| Work order |
Transcribe the text lines in the entries below, starting at the line containing "WRÓĆ DO LISTY ZABIEGÓW" and ending at the line containing "Roskilde BMX 2015-23. All". Include both of those lines, and leave the pictures out of your answer.

★ ★ ★

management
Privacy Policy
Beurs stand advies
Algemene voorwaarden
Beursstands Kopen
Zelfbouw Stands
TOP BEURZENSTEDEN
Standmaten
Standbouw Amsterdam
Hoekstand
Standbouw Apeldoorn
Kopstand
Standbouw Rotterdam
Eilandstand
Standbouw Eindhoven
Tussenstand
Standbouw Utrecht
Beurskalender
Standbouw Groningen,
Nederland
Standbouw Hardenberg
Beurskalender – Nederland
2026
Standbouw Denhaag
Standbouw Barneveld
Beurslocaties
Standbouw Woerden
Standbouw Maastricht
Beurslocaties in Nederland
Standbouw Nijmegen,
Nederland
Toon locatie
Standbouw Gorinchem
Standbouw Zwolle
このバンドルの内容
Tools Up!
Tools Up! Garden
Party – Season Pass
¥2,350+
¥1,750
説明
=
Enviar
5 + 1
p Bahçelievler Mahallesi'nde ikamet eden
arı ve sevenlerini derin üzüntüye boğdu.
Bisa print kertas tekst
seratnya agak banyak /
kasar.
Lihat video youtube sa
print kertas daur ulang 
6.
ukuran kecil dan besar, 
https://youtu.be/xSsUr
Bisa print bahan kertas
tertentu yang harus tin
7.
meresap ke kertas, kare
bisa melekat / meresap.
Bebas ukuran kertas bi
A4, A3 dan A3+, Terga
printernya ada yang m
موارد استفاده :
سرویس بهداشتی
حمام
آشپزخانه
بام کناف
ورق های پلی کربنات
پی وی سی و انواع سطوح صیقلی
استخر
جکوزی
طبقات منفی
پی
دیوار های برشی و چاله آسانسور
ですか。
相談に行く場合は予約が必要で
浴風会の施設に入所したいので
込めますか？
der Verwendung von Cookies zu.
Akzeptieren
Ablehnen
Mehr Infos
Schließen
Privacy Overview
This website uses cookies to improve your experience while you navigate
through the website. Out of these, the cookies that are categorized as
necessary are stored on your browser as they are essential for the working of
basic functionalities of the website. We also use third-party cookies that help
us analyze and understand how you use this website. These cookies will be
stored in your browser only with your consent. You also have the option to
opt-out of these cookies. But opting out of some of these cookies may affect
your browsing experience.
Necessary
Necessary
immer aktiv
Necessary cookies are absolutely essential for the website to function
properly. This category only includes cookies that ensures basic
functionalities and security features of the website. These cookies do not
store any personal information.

★ ★ ★

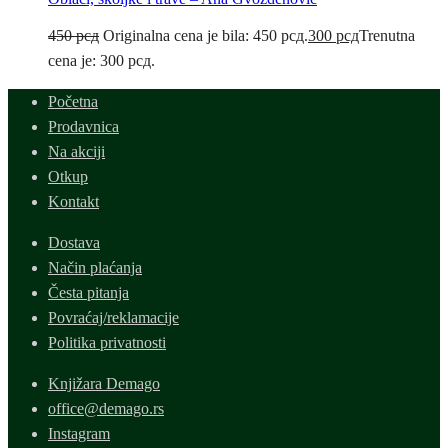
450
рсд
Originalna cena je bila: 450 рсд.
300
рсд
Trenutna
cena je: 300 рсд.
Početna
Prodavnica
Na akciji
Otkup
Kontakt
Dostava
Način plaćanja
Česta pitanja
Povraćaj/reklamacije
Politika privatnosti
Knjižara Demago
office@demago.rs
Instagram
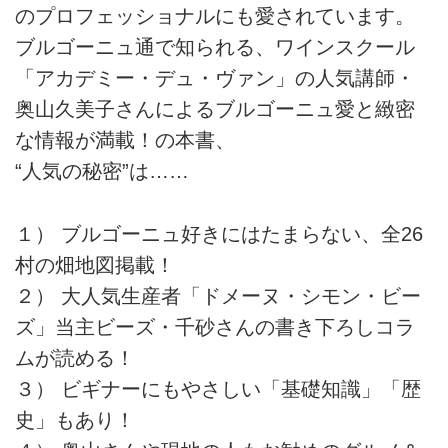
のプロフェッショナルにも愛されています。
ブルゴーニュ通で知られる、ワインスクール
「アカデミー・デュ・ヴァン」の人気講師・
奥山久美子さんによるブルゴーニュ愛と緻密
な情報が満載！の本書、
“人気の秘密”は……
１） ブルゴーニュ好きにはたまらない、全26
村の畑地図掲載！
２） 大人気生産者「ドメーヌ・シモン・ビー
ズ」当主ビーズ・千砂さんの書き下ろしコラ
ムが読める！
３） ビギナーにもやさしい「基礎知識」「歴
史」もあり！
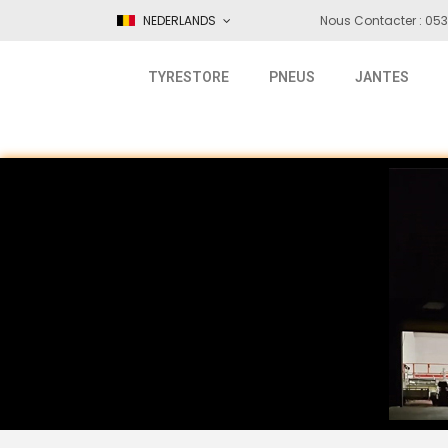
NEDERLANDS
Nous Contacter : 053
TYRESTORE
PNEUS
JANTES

★ ★ ★

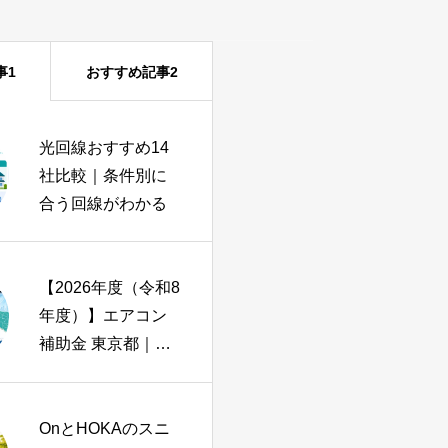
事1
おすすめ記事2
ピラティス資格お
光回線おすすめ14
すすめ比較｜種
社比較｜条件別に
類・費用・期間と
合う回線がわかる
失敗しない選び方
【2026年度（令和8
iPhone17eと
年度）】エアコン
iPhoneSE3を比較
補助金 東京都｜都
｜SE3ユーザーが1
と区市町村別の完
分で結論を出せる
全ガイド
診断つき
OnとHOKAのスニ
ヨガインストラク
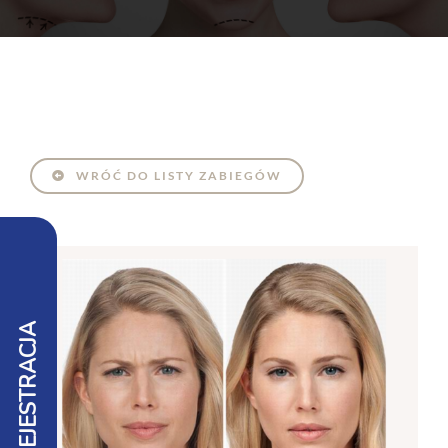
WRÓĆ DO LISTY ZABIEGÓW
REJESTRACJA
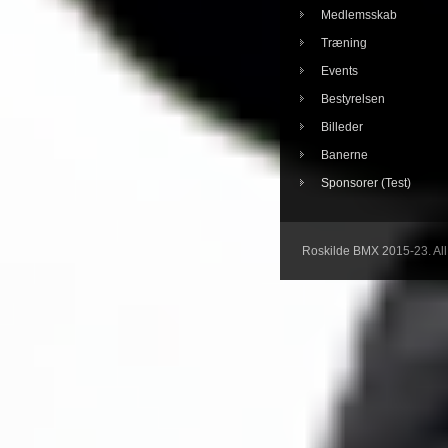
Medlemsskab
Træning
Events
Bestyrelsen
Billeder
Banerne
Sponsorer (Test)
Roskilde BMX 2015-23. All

★ ★ ★

| Task output |
WRÓĆ DO LISTY ZABIEGÓW
REJESTRACJA
Medlemsskab
Træning
Events
Bestyrelsen
Billeder
Banerne
Sponsorer (Test)
Roskilde BMX 2015-23. All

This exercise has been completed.